Excerpted passage |
● ● ●
Dassault has the greatest share of the PLM market, and this exposure is responsible for nearly half of the company’s $100 billion addressable market. While there are new entrants in the PLM and midmarket CAD spaces, we think that Dassault will be able to work to minimize any additional share that new players would take in its markets by increasing its adoption of its 3DExperience platform. The platform seeks to connect much of Dassault’s offerings in one place. We think that over the next two years, Dassault will be able to significantly increase its platform revenue. With a greater portion of customers on the platform, we would not be surprised to see customer churn come down and switching costs increase as the platform helps to lock in the benefits of using all Dassault software, which used to be more disparate.

Julie Bhusal Sharma, Morningstar analyst

Okta

  • Morningstar Rating: 4 Stars
  • Morningstar Economic Moat Rating: None
  • Morningstar Uncertainty Rating: Very High
  • Industry: Software—Infrastructure

While we think that Okta’s underlying business benefits from high customer switching costs associated with its products and a network effect associated with the firm’s integration network, the company has been unable to carve out an economic moat because of its hefty spending on sales and marketing. Okta is a cheap AI stock that trades 23% beneath our $100 fair value estimate.
● ● ●
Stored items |

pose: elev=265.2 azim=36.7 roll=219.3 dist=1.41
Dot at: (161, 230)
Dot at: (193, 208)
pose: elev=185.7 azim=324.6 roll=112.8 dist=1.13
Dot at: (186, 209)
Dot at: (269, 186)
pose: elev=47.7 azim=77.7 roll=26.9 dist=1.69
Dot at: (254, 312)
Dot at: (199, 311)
● ● ●
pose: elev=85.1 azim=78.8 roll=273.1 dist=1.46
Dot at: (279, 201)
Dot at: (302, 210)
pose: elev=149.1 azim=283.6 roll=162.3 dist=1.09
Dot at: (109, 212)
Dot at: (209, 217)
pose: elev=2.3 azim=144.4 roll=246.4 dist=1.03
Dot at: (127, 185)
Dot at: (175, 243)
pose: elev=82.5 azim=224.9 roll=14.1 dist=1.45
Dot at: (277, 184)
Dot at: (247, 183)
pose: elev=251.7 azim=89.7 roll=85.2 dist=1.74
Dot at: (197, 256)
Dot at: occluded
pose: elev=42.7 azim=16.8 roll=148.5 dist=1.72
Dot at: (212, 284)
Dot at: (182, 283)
● ● ●
Work to complete |
1. Write out the passage of the software stock commentary between "Dassault has the" and "be more disparate.", inclusive.
2. List every Morningstar rating given for Okta in the software stock commentary, along with its value.

Task-by-task outputs |
1.
Dassault has the greatest share of the PLM market, and this exposure is responsible for nearly half of the company’s $100 billion addressable market. While there are new entrants in the PLM and midmarket CAD spaces, we think that Dassault will be able to work to minimize any additional share that new players would take in its markets by increasing its adoption of its 3DExperience platform. The platform seeks to connect much of Dassault’s offerings in one place. We think that over the next two years, Dassault will be able to significantly increase its platform revenue. With a greater portion of customers on the platform, we would not be surprised to see customer churn come down and switching costs increase as the platform helps to lock in the benefits of using all Dassault software, which used to be more disparate.

2.
- Morningstar Rating: 4 Stars
- Morningstar Economic Moat Rating: None
- Morningstar Uncertainty Rating: Very High